### QUESTIONS ON THE MATERIAL
a) Rewrite the paragraph beginning "The team completed the rest of the weekend in Mexico" from the passage on Red Bull's rear wings as one shorter sentence that keeps its main facts.
b) Summarize the passage on Red Bull's rear wings in two sentences.

### EXERCISE PASSAGE
# # # # #
The repairs were largely believed to be caused by the bumpy circuit at COTA, with hairline cracks appearing that the team felt they needed to repair ahead of qualifying.

An interesting sidebar at this point is that the team had opted for its medium downforce rear wing, whereas in 2019, the last time we raced at COTA, it went for its high downforce configuration.

Meanwhile, the rest of the grid, including closest rival Mercedes trended towards their higher downforce packages.

Downforce packages

Red Bull has experimented a lot with switching between its downforce configurations, obviously mindful of Mercedes’ straight-line speed advantage.

Even in Mexico, Red Bull clearly went with question marks over which aerodynamic configuration would suit it best, as it trialled the medium downforce rear wing on Perez’s car during first free practice.

Unfortunately the Mexican lost control of his RB16B exiting the final corner and hit the barrier, destroying one of the wings in the team’s available pool.

It’s worth pointing out that teams don’t have an infinite supply of parts on hand, although they do have ‘spare’ parts to cover damage that might occur.

However, with such a tight schedule, including the Mexico, Brazil and Qatar triple header, the team knew that parts would be at a premium.

The team completed the rest of the weekend in Mexico with its high downforce rear wing, but this didn’t come without its own drama either, as the team was forced to make running repairs ahead of qualifying once more.

This time the team was required to fix the outer section of the top flap and the louvred section of the endplate, as both were showing signs of fatigue.
# # # # #
### DATA SUPPLIED
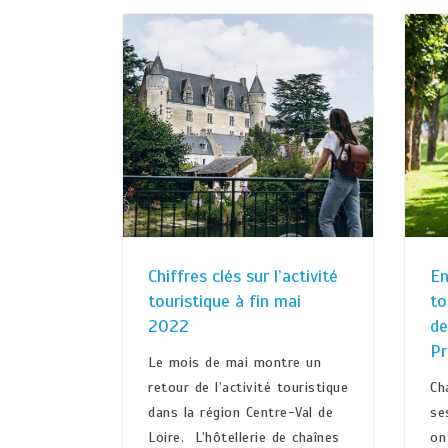
Chiffres clés sur l’activité
En
touristique à fin mai
to
2022
de
P
Le mois de mai montre un
retour de l’activité touristique
Ch
dans la région Centre-Val de
se
Loire. L’hôtellerie de chaînes
on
# # # # #
### ANSWERS BY TASK
a) Red Bull ran its high downforce rear wing for the rest of the Mexico weekend, but once again had to make running repairs before qualifying.

b) At COTA, Red Bull chose its medium downforce rear wing, unlike its high downforce setup there in 2019 and unlike rivals such as Mercedes, and repaired hairline cracks largely blamed on the bumpy circuit before qualifying. In Mexico, after Perez destroyed a medium downforce wing in first practice, the team ran its high downforce wing, which also needed repairs to the top flap and endplate before qualifying.